Arrested Turks linked to ISIL, Malaysian police claims

Two Turkish nationals arrested in Malaysia are being held on suspicion of funding the Islamic State of Iraq and the Levant (ISIL), Kuala Lumpur said May 4, contradicting a state-run Anadolu Agency report which a day earlier claimed the suspects were members of the Gülen network, widely believed to have orchestrated last year's coup attempt.   

Malaysia's anti-terrorism police unit had been investigating the two men, along with a number of others, for "spreading, influencing and funding" ISIL activities, Deputy Prime Minister Ahmad Zahid Hamidi said.

Officers had a raft of communications between Turgay Karaman and İhsan Aslan, Hamidi told reporters, without revealing details of the alleged exchanges.

News of the arrests broke on May 3, when national police Chief Khalid Abu Bakar said on Twitter that the men were being held "because they threatened the security of Malaysia."
   
Anadolu Agency said the two were linked to the U.S.-based Islamic preacher Fethullah Gülen, the main suspect in the probes into the July 15, 2016, coup attempt. 

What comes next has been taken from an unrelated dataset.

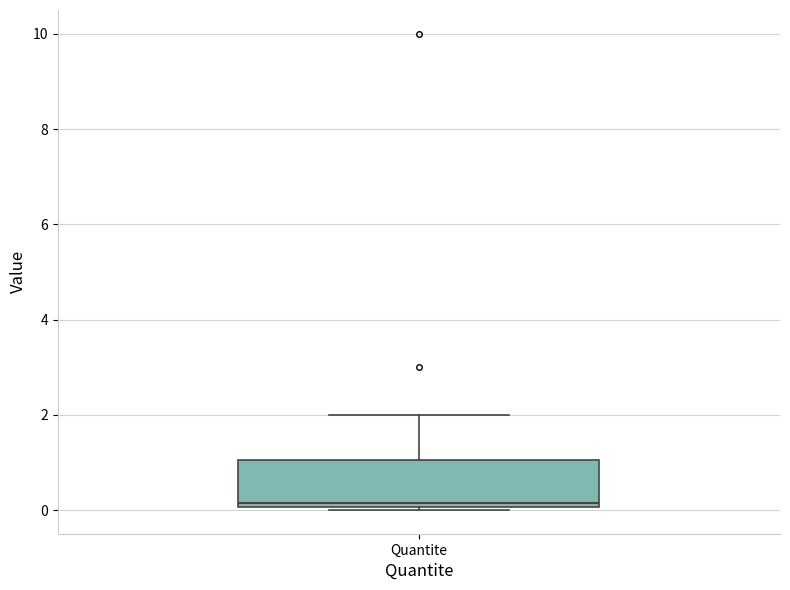

Transcribe this box plot: give where the median line is, the range the box spans, and where the two whiskers end, as read against the y-axis. The values are not printed on the chart, so give them approximately, as read against the axis.

median 0.2, box 0.0 to 1.0, whiskers 0.0 to 2.0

Hamidi added that Aslan was being held under the Security Offences Act, which allows police to detain them for 28 days.

Suspects are often only allowed access to lawyers once they are charged in court.

Phil Robertson, deputy director of Asia at Human Rights Watch, said on May 3 the two men should be granted immediate access to their lawyers. 

The wives of the duo have denied the allegations.

"They have never hurt anyone," Ayse Gul Karaman, wife of Karaman, was quoted as saying by daily Star on April 4.